Wynne offers an apology to the people of Ontario. 

The easiest thing for Wynne to say at that moment was, yes, McGuinty should have apologized during his appearance at the legislative committee hearings two weeks ago.

But she didn't.

And the reason she didn't is the reason why so many Ontarians like Kathleen Wynne, despite not liking many of the policies of the Liberal government over the past 10 years. Wynne didn't try to disassociate herself from McGuinty. She didn't blame him and him alone for the albatross that is now around her neck. She took responsibility for it and now hopes to move on. Why McGuinty didn't offer an apology, if only to help out his new premier, baffles me, and I hope I have a chance to ask him why some day.

PC Leader Tim Hudak faces the legislative committee investigating the gas plant cancellations.

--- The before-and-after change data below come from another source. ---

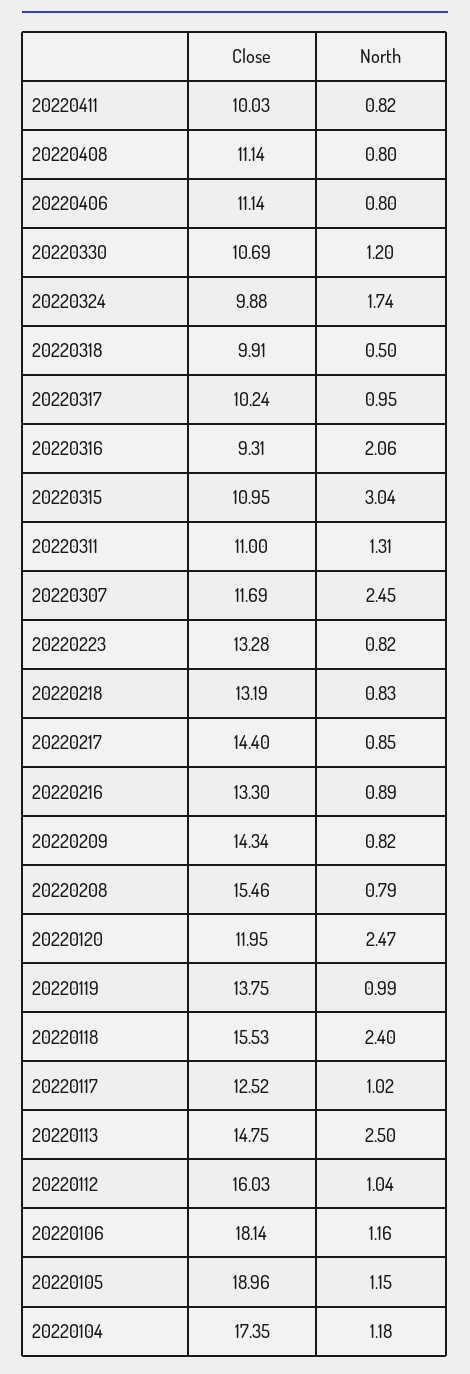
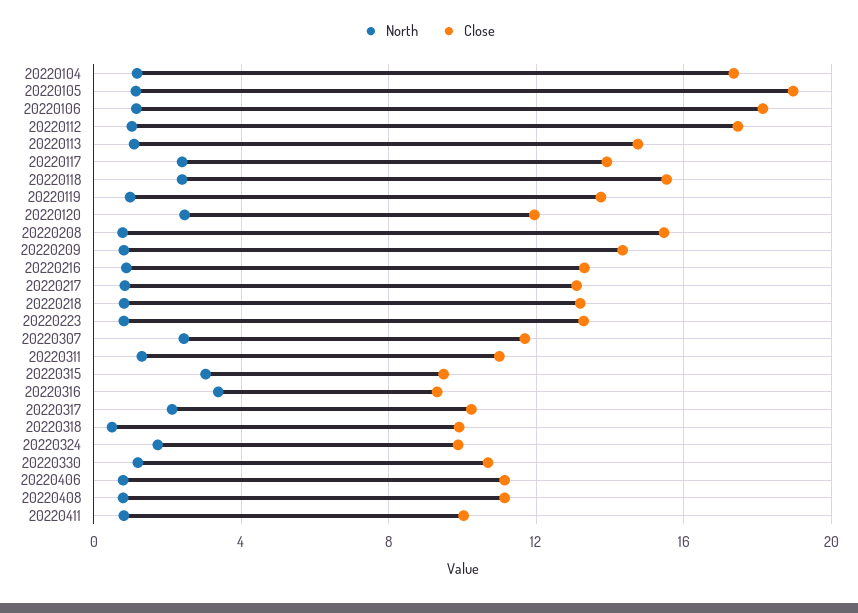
  {
    "Close": {
      "20220411": 10.03,
      "20220408": 11.14,
      "20220406": 11.14,
      "20220330": 10.69,
      "20220324": 9.88,
      "20220318": 9.91,
      "20220317": 10.24,
      "20220316": 9.31,
-     "20220315": 10.95,
+     "20220315": 9.5,
      "20220311": 11,
      "20220307": 11.69,
      "20220223": 13.28,
      "20220218": 13.19,
-     "20220217": 14.4,
+     "20220217": 13,
      "20220216": 13.3,
      "20220209": 14.34,
      "20220208": 15.46,
      "20220120": 11.95,
      "20220119": 13.75,
      "20220118": 15.53,
-     "20220117": 12.52,
+     "20220117": 14,
      "20220113": 14.75,
-     "20220112": 16.03,
+     "20220112": 17.5,
      "20220106": 18.14,
      "20220105": 18.96,
      "20220104": 17.35
    },
    "North": {
      "20220411": 0.82,
      "20220408": 0.8,
      "20220406": 0.8,
      "20220330": 1.2,
      "20220324": 1.74,
      "20220318": 0.5,
-     "20220317": 0.95,
+     "20220317": 2,
-     "20220316": 2.06,
+     "20220316": 3.5,
      "20220315": 3.04,
      "20220311": 1.31,
      "20220307": 2.45,
      "20220223": 0.82,
      "20220218": 0.83,
      "20220217": 0.85,
      "20220216": 0.89,
      "20220209": 0.82,
      "20220208": 0.79,
      "20220120": 2.47,
      "20220119": 0.99,
      "20220118": 2.4,
-     "20220117": 1.02,
+     "20220117": 2.5,
-     "20220113": 2.5,
+     "20220113": 1,
      "20220112": 1.04,
      "20220106": 1.16,
      "20220105": 1.15,
      "20220104": 1.18
    }
  }

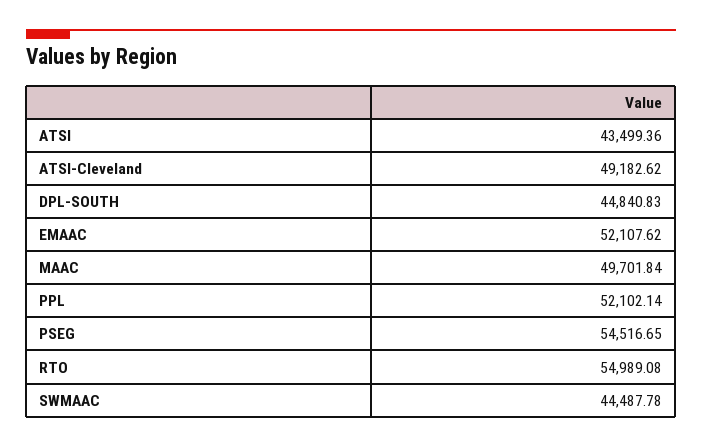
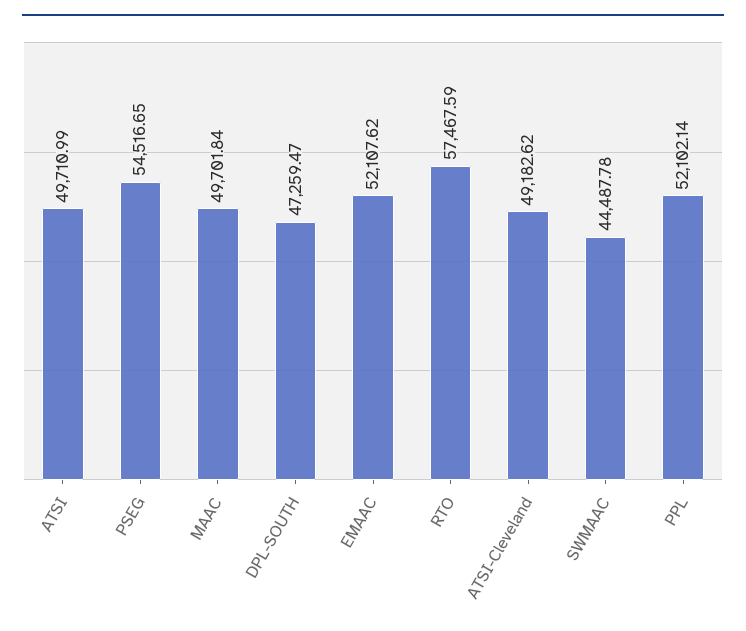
  {
-   "ATSI": 43499.36,
+   "ATSI": 49710.99,
    "ATSI-Cleveland": 49182.62,
-   "DPL-SOUTH": 44840.83,
+   "DPL-SOUTH": 47259.47,
    "EMAAC": 52107.62,
    "MAAC": 49701.84,
    "PPL": 52102.14,
    "PSEG": 54516.65,
-   "RTO": 54989.08,
+   "RTO": 57467.59,
    "SWMAAC": 44487.78
  }

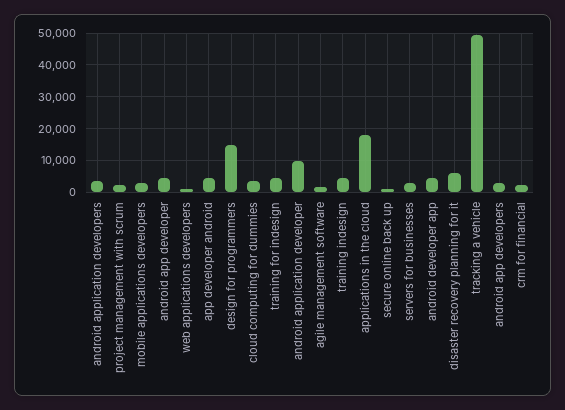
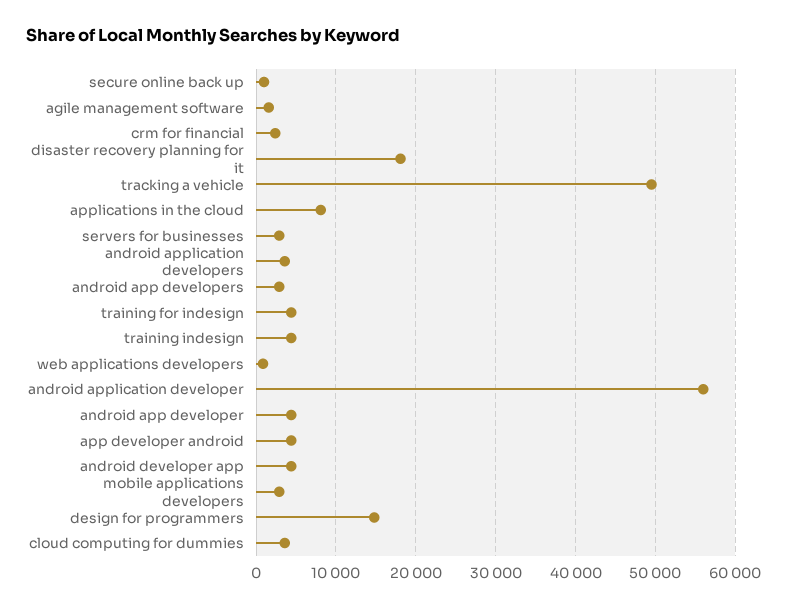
  {
    "android application developers": 4000,
-   "project management with scrum": 2000,
    "mobile applications developers": 3000,
    "android app developer": 4000,
    "web applications developers": 1000,
    "app developer android": 4000,
    "design for programmers": 15000,
    "cloud computing for dummies": 4000,
    "training for indesign": 4000,
-   "android application developer": 10000,
+   "android application developer": 56000,
    "agile management software": 2000,
    "training indesign": 4000,
-   "applications in the cloud": 18000,
+   "applications in the cloud": 8000,
    "secure online back up": 1000,
    "servers for businesses": 3000,
    "android developer app": 4000,
-   "disaster recovery planning for it": 6000,
+   "disaster recovery planning for it": 18000,
    "tracking a vehicle": 50000,
    "android app developers": 3000,
    "crm for financial": 2000
  }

No one knows whether this apology will finally put the gas plant issue to bed for the Liberals. That's out of their hands. The Progressive Conservatives certainly give no indication they're letting go of this issue. Their leader, Tim Hudak, testified before the legislative committee yesterday, and in calling for a judicial inquiry into the situation, did his best to give the story more legs.

Hudak says only "the threat of the sound of a jail door closing behind them" will get officials to be more honest about how this gas plant debacle happened.

Finally, this whole story is a good lesson in the realities of governing. Kathleen Wynne is meeting with NDP leader Andrea Horwath today to see whether they can come to an agreement on the budget. There are at least a dozen other major issues Wynne needs to make progress on, including social assistance reform, building transit infrastructure, creating the revenue tools needed to build that infrastructure, holding the line on program spending to 1 per cent or less, cutting auto insurance premiums by 15 per cent, implementing improvements to our home care system, figuring out how to improve the Liberals' renewable energy policy, signing a collective agreement with the public service employees union to keep the LCBO open as the holiday weekend approaches, improving relations with rural Ontario, and on and on and on.

NDP Leader Andrea Horwath has added three more items to her wish list in advance of her meeting with Kathleen Wynne on Wednesday.

And yet, a disproportionate amount of her time is being spent on the issue she hates the most and ironically wasn't even of her making.

As they say in baseball, welcome to "The Bigs."